**TASK INSTRUCTIONS**
Please count the lines in the records below that contain the string "ville", with uppercase and lowercase treated as different, and give only the number.
- - - - -
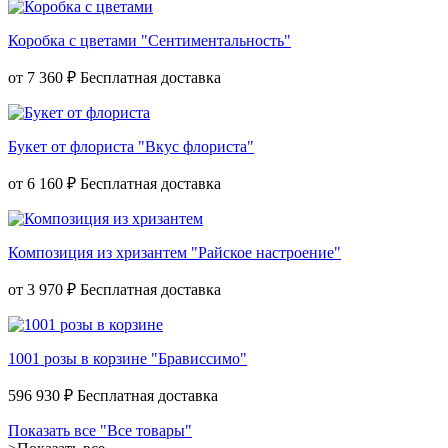
Коробка с цветами "Сентиментальность"
от
7 360 ₽
Букет от флориста "Вкус флориста"
от
6 160 ₽
Композиция из хризантем "Райское настроение"
от
3 970 ₽
1001 розы в корзине "Брависсимо"
596 930 ₽
Показать все "Все товары"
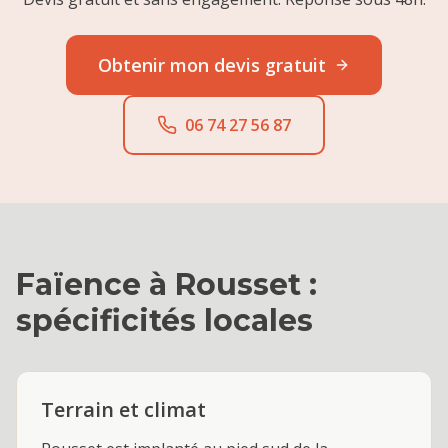
Obtenir mon devis gratuit
06 74 27 56 87
Faïence
à
Rousset
:
spécificités locales
Terrain et climat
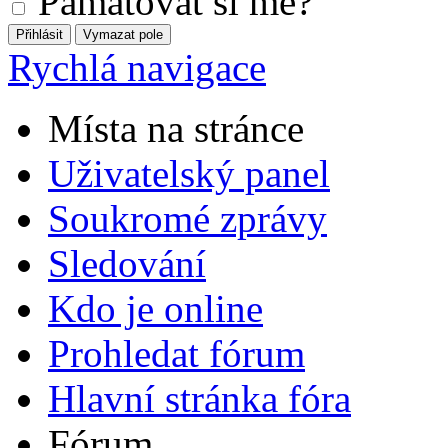
Pamatovat si mě?
Rychlá navigace
Místa na stránce
Uživatelský panel
Soukromé zprávy
Sledování
Kdo je online
Prohledat fórum
Hlavní stránka fóra
Fórum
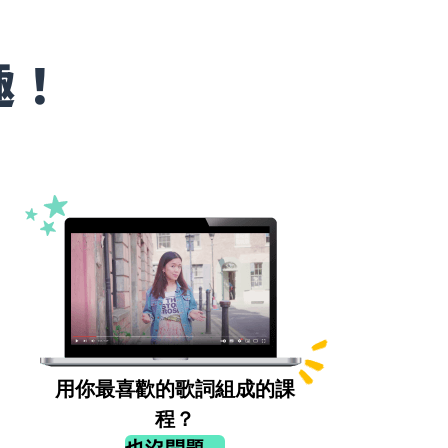
趣！
用你最喜歡的歌詞組成的課
程？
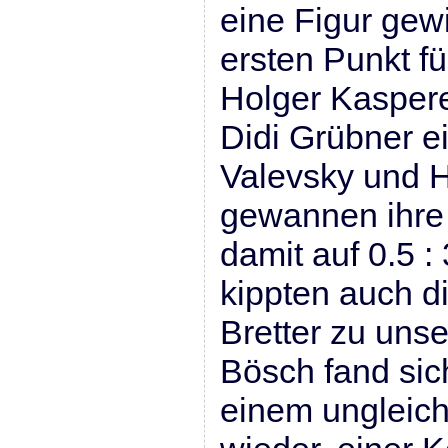
eine Figur gew
ersten Punkt fü
Holger Kaspere
Didi Grübner e
Valevsky und 
gewannen ihre 
damit auf 0.5 
kippten auch di
Bretter zu uns
Bösch fand sich
einem ungleich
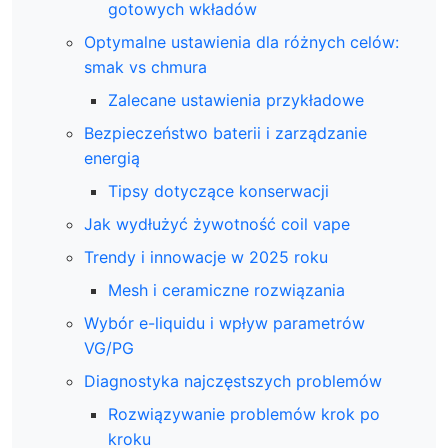
gotowych wkładów
Optymalne ustawienia dla różnych celów:
smak vs chmura
Zalecane ustawienia przykładowe
Bezpieczeństwo baterii i zarządzanie
energią
Tipsy dotyczące konserwacji
Jak wydłużyć żywotność coil vape
Trendy i innowacje w 2025 roku
Mesh i ceramiczne rozwiązania
Wybór e-liquidu i wpływ parametrów
VG/PG
Diagnostyka najczęstszych problemów
Rozwiązywanie problemów krok po
kroku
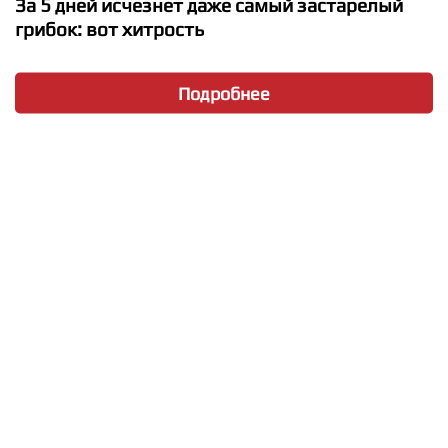
За 5 дней исчезнет даже самый застарелый
грибок: вот хитрость
Подробнее
★
★
★
★
★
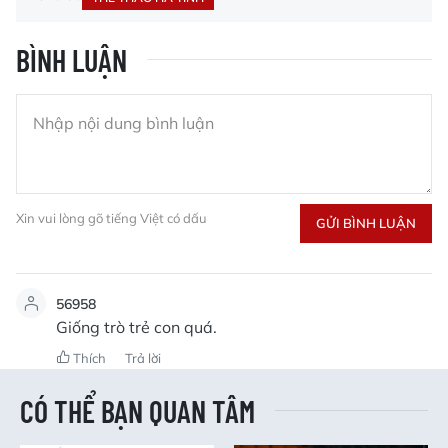
BÌNH LUẬN
Xin vui lòng gõ tiếng Việt có dấu
GỬI BÌNH LUẬN
56958
Giống trò trẻ con quá.
Thích
Trả lời
CÓ THỂ BẠN QUAN TÂM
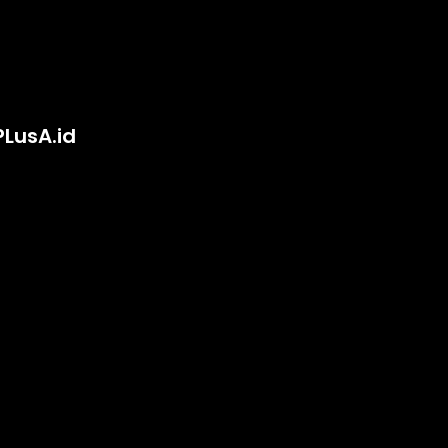
PLusA.id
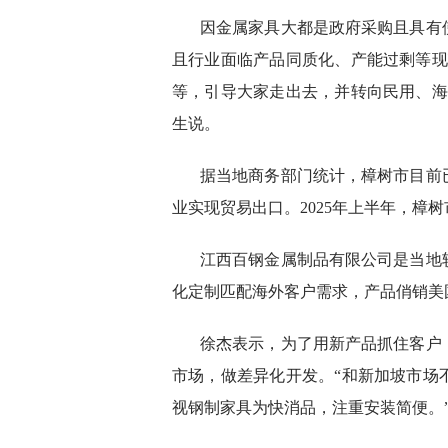
因金属家具大都是政府采购且具有
且行业面临产品同质化、产能过剩等现
等，引导大家走出去，并转向民用、海
生说。
据当地商务部门统计，樟树市目前
业实现贸易出口。2025年上半年，樟树市
江西百钢金属制品有限公司是当地
化定制匹配海外客户需求，产品俏销美
徐杰表示，为了用新产品抓住客户
市场，做差异化开发。“和新加坡市场
视钢制家具为快消品，注重安装简便。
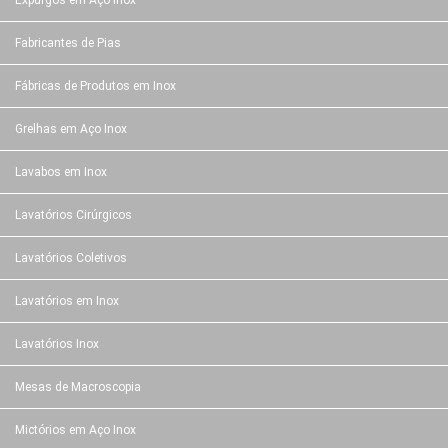
Expurgos em Aço Inox
Fabricantes de Pias
Fábricas de Produtos em Inox
Grelhas em Aço Inox
Lavabos em Inox
Lavatórios Cirúrgicos
Lavatórios Coletivos
Lavatórios em Inox
Lavatórios Inox
Mesas de Macroscopia
Mictórios em Aço Inox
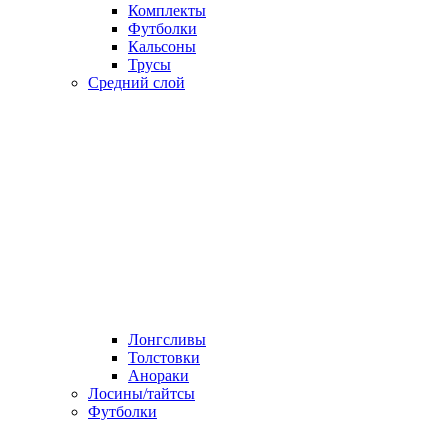
Комплекты
Футболки
Кальсоны
Трусы
Средний слой
Лонгсливы
Толстовки
Анораки
Лосины/тайтсы
Футболки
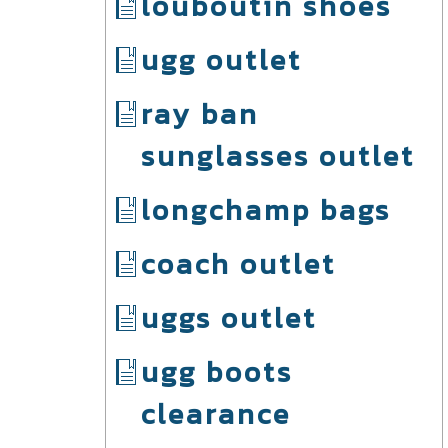
louboutin shoes
ugg outlet
ray ban
sunglasses outlet
longchamp bags
coach outlet
uggs outlet
ugg boots
clearance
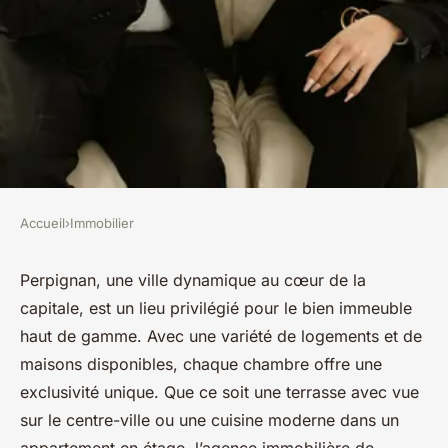
Accueil
›
Immobilier
IMMOBILIER
Perpignan : la destination de
Perpignan, une ville dynamique au cœur de la
capitale, est un lieu privilégié pour le bien immeuble
choix pour l'immobilier de
haut de gamme. Avec une variété de logements et de
luxe
maisons disponibles, chaque chambre offre une
exclusivité unique. Que ce soit une terrasse avec vue
Mathieu
•
7 février 2024
•
6 min de lecture
sur le centre-ville ou une cuisine moderne dans un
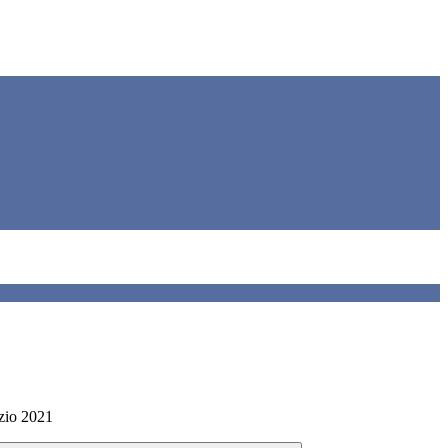
izio 2021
- - - - -
**COMPLETED TASK**
2